However there are better alternatives namely firewalld.
Firewalld is a front to Iptables and has a lot of functionality such as services,ports,zones,port-forwarding etc.
To install it run
Code: Select all
systemctl disable ufw OR ###for sysvinit
update-rc.d ufw disable
apt update && apt install firewalld firewall-config
You will be able to open services and ports on your firewall (and many many other things)
Either manually by using
firewall-cmd
OR via the GUI which is named "Firewall" in xfce search.
Some examples:
Code: Select all
firewall-cmd --add-service="ssh" --permanent ####ADD THE SSH SERVICE
firewall-cmd --add-port=22/tcp --permanent ###ADD THE SSH SERVICE BY SPECIFYING ITS PORT NUMBER
firewall-cmd --reload #####ALWAYS RUN THIS AFTER ADDING SERVICES OR PORTS TO THE FIREWALL TO MAKE THEM PERSISTENT
firewall-cmd --get -services ####TO GET ALL THE AVAILABLE SERVICES
firewall-cmd --get-default ####TO GET THE DEFAULT OPERATIONAL ZONE
firewall-cmd set-default <desired-zone> --permanent ###TO SET THE DEFAULT ZONE
BUT you can also use the GUI which is much easier.
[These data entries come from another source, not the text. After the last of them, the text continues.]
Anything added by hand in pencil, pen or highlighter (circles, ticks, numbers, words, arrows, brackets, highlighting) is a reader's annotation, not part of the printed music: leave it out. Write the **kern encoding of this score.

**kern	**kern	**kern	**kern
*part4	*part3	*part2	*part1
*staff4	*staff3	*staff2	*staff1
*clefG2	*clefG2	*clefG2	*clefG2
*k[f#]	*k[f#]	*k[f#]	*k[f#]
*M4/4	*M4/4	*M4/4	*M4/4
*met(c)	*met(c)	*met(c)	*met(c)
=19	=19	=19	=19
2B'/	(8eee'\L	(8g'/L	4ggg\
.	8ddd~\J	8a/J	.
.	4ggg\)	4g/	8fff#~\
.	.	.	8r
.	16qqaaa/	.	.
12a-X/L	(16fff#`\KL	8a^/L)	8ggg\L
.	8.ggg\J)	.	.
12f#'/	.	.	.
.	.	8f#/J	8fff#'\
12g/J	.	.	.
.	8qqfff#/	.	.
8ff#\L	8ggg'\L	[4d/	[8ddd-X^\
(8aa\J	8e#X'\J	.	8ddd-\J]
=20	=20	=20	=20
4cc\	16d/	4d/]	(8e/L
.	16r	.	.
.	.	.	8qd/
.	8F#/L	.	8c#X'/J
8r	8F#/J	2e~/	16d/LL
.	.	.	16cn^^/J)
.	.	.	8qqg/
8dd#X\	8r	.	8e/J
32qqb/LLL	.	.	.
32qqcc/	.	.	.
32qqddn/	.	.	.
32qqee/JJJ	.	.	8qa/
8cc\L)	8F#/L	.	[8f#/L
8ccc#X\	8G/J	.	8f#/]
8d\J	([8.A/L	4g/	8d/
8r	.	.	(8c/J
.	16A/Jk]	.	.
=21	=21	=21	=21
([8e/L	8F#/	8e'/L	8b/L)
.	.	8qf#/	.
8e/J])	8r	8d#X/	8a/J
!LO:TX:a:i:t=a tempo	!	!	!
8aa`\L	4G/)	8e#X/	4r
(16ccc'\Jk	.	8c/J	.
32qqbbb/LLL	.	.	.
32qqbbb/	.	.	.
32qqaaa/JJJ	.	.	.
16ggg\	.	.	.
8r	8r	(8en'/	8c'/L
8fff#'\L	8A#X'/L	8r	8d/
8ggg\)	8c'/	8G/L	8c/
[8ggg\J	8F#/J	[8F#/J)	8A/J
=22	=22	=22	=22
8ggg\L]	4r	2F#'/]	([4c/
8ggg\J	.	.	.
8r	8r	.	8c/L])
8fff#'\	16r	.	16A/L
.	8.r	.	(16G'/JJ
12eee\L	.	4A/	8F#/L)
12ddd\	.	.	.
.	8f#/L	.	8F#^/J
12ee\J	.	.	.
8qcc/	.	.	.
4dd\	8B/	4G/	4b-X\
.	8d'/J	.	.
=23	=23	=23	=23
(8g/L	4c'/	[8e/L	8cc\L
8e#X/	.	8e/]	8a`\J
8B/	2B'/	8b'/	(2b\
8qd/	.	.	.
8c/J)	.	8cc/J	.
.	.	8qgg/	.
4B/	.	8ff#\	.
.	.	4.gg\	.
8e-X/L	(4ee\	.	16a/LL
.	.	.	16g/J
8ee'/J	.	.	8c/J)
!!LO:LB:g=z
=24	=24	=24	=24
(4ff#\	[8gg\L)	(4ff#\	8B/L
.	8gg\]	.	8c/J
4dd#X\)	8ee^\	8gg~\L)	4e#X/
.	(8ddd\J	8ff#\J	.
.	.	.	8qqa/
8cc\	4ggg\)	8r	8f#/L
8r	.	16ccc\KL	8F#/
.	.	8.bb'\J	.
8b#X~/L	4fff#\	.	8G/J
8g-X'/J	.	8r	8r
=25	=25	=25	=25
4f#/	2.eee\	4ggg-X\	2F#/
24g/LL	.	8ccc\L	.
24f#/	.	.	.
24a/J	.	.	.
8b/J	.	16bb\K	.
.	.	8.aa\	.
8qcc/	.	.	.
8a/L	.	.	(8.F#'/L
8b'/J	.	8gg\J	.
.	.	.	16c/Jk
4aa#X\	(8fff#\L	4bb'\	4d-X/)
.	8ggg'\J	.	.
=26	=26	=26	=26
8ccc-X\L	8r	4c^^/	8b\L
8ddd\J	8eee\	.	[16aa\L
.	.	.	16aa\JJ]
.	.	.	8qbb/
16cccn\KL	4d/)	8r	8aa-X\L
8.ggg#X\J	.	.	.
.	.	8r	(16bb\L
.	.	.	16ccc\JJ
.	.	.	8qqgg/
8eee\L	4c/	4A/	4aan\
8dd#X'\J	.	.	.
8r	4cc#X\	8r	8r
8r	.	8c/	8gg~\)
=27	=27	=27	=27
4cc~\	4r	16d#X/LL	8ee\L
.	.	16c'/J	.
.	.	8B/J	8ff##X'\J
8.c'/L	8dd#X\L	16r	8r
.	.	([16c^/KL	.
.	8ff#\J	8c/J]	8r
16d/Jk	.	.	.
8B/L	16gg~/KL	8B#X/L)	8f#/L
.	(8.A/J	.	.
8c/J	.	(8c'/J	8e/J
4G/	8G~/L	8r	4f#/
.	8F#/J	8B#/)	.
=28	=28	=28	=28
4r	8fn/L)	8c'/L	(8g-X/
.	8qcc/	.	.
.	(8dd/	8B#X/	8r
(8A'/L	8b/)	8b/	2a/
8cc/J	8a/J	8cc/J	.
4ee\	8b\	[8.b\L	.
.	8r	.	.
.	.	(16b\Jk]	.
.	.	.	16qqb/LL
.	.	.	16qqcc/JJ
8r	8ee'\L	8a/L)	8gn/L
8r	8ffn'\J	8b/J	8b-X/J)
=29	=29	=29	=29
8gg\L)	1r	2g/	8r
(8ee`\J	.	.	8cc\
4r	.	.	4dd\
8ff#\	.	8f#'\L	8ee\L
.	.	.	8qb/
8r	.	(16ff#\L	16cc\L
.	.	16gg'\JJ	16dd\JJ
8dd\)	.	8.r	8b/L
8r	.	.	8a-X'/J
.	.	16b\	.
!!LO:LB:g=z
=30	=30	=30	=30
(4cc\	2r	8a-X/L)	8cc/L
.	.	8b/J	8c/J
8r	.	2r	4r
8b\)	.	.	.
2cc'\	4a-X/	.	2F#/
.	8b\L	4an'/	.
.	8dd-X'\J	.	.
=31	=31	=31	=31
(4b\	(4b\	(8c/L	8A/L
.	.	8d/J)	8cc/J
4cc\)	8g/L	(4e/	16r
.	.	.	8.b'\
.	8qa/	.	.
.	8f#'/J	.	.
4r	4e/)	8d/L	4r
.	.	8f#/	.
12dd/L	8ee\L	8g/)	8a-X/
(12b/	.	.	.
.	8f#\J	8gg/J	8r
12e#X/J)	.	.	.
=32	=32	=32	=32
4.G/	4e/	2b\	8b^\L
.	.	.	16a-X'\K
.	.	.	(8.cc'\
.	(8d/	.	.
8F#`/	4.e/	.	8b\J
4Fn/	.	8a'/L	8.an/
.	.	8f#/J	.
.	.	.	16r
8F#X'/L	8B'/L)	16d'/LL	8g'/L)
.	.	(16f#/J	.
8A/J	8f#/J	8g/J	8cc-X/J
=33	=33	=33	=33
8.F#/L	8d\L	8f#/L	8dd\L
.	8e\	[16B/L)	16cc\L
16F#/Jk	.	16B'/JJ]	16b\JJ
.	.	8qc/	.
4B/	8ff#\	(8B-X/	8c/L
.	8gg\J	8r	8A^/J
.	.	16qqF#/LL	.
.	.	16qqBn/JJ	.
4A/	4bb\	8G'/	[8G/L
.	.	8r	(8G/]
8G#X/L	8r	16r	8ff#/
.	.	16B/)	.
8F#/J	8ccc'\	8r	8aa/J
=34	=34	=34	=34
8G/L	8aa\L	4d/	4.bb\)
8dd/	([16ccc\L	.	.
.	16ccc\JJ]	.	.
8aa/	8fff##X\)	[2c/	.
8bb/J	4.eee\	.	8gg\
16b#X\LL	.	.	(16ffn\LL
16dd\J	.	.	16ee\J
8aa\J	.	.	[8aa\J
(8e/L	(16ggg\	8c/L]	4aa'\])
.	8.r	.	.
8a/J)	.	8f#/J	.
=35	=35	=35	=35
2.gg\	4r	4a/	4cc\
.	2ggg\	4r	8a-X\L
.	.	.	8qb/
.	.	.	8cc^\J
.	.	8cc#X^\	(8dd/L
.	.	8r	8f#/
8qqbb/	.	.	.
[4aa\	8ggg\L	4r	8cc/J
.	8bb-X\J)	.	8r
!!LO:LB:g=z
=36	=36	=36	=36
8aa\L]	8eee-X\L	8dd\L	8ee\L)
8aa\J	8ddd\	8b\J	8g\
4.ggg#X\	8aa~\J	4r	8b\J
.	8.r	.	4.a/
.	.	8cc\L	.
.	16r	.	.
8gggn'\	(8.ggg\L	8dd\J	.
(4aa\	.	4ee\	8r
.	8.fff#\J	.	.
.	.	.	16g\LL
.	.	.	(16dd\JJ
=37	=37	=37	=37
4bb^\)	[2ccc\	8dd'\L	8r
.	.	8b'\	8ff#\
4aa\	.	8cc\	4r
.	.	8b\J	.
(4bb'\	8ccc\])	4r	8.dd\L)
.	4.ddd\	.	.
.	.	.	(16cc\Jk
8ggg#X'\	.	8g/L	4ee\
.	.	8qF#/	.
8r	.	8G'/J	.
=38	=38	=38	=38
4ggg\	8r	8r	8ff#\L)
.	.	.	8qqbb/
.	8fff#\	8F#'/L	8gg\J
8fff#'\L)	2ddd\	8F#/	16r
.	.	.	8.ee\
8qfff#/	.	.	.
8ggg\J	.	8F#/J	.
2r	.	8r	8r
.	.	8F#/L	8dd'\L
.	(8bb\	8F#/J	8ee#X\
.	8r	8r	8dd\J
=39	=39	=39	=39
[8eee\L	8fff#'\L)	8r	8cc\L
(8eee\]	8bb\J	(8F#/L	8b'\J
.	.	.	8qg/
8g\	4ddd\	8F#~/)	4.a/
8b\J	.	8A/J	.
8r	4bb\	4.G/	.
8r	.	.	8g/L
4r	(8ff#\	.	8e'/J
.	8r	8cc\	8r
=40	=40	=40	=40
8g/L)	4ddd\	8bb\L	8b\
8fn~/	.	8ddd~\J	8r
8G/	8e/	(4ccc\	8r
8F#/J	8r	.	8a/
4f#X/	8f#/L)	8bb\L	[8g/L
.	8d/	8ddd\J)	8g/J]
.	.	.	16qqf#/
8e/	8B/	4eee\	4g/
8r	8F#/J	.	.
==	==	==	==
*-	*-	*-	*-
CAVEAT:After installing a new daemon or service remember to ALWAYS open its port n firewalld OR it may NOT FUNCTION properly
Have fun with firewalld
...and burn all the "freaking" intruders off.
IF you find opening ports and allowing services too much of a headache for you then disable firewalld and RE-ENABLE ufw.